### [やること]
本文のうち「ビジネスに生かせるビッグデー」から「していたという(参考記事)。」までを、両端を含めて一字一句そのまま書き写すこと。

### [本文]
————
“匿名”データからでも、個人が特定されてしまう理由:「日常」の裏に潜むビッグデータ(3)(2/3 ページ)
ビジネスに生かせるビッグデータとして、個人の行動や状態に関する情報、いわゆる「パーソナルデータ」に注目が集まっている。適切に使えば大きなメリットを生む半面、複数のデータを組み合わせれば、名前を伏せていても、個人が特定されるリスクもあるという。
匿名のデータでも個人を特定できる?
パーソナルデータの価値について、人々が知るきっかけとなった大きな事件がある。2013年7月に発覚した、Suica利用履歴データの売買問題だ。
JR東日本が日立製作所にSuicaの利用履歴データを販売していたことに対し「個人情報を無断で販売した」「気持ち悪い」とWeb上でネガティブな反応が噴出した。その後、情報の削除を求める「オプトアウト申請」が殺到し、最終的にはデータの販売を断念している。
同社は利用客のSuica利用履歴から氏名などを削除し、さらにSuicaの固有IDとは異なるIDを振り直してデータを提供していた。個人情報保護法では「生存する個人の生年月日や特定の個人を識別できるデータ」が保護対象であることから、JR東日本と日立製作所は、個人を特定できないよう加工したデータは、法規制の対象外だと解釈していたという(参考記事)。
————
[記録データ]
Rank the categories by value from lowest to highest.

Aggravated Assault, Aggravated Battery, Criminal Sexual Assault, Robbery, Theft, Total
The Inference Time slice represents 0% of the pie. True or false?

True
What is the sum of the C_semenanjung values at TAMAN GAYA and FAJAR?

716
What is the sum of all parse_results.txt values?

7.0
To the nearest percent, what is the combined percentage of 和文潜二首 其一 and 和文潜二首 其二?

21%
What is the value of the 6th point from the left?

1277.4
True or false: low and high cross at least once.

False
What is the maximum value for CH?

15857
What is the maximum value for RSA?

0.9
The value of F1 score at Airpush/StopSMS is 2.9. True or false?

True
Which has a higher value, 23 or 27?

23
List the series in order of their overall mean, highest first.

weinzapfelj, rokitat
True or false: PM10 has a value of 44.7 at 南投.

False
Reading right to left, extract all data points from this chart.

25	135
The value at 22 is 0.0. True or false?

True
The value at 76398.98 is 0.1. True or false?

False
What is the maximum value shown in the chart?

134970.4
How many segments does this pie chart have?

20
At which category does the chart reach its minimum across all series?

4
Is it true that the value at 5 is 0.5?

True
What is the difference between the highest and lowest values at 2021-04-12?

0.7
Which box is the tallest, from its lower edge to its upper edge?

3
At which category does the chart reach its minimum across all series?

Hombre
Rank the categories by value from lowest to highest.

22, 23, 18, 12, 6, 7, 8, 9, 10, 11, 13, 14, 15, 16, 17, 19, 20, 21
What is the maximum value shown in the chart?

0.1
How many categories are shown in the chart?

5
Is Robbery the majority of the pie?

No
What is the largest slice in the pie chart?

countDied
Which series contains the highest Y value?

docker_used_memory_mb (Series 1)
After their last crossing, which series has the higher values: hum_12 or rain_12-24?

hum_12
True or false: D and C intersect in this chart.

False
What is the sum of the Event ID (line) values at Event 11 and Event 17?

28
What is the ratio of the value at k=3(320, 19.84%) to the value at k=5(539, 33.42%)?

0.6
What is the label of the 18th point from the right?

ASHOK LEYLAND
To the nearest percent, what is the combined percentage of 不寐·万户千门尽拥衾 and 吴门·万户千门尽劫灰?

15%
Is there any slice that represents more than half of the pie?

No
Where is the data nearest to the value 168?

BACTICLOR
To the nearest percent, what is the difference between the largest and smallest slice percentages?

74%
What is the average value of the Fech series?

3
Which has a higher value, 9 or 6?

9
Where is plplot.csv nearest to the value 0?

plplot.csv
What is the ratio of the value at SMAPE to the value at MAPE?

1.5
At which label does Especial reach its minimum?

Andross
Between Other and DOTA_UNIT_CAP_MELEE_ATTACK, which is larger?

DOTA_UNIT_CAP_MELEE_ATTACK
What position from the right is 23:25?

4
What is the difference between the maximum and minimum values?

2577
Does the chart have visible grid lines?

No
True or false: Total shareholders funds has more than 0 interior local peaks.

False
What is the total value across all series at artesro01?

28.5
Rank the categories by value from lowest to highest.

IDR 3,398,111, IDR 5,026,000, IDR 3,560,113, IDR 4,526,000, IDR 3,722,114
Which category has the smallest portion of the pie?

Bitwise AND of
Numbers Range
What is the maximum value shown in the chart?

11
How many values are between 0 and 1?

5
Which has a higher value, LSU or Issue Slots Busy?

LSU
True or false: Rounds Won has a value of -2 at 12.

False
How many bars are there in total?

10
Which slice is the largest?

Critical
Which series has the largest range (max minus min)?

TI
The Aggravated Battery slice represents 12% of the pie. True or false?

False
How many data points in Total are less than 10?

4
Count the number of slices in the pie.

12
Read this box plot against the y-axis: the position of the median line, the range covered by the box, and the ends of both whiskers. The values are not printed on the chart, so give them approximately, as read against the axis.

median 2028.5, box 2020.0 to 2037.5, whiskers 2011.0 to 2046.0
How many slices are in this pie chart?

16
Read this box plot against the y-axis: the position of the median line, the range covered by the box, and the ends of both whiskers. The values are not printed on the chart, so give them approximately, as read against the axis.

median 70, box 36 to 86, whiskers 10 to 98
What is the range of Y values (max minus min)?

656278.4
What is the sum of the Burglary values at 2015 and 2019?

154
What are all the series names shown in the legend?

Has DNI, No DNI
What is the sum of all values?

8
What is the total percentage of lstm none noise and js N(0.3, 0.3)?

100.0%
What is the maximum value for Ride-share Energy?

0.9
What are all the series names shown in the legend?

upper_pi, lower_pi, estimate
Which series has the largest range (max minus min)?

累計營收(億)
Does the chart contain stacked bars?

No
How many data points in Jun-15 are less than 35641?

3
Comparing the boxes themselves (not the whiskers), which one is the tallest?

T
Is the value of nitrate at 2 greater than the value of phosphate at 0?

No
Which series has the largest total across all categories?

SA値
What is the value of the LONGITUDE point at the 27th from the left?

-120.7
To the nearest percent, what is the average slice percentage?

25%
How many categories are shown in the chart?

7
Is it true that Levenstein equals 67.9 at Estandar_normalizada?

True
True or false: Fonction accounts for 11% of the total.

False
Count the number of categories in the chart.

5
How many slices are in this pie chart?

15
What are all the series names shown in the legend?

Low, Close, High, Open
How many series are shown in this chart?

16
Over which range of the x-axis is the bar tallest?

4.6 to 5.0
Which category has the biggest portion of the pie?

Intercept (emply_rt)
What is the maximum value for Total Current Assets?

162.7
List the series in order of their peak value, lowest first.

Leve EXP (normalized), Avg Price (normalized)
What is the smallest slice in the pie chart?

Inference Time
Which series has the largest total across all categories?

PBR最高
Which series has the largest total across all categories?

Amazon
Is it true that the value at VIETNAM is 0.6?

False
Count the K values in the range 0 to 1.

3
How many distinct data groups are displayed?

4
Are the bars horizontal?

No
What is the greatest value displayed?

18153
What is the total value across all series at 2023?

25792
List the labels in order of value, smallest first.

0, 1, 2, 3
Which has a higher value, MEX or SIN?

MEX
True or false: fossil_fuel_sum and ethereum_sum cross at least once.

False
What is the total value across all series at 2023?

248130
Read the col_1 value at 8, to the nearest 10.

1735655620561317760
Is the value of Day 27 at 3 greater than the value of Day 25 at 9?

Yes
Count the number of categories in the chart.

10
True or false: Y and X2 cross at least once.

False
————
### [回答]
ビジネスに生かせるビッグデータとして、個人の行動や状態に関する情報、いわゆる「パーソナルデータ」に注目が集まっている。適切に使えば大きなメリットを生む半面、複数のデータを組み合わせれば、名前を伏せていても、個人が特定されるリスクもあるという。
匿名のデータでも個人を特定できる?
パーソナルデータの価値について、人々が知るきっかけとなった大きな事件がある。2013年7月に発覚した、Suica利用履歴データの売買問題だ。
JR東日本が日立製作所にSuicaの利用履歴データを販売していたことに対し「個人情報を無断で販売した」「気持ち悪い」とWeb上でネガティブな反応が噴出した。その後、情報の削除を求める「オプトアウト申請」が殺到し、最終的にはデータの販売を断念している。
同社は利用客のSuica利用履歴から氏名などを削除し、さらにSuicaの固有IDとは異なるIDを振り直してデータを提供していた。個人情報保護法では「生存する個人の生年月日や特定の個人を識別できるデータ」が保護対象であることから、JR東日本と日立製作所は、個人を特定できないよう加工したデータは、法規制の対象外だと解釈していたという(参考記事)。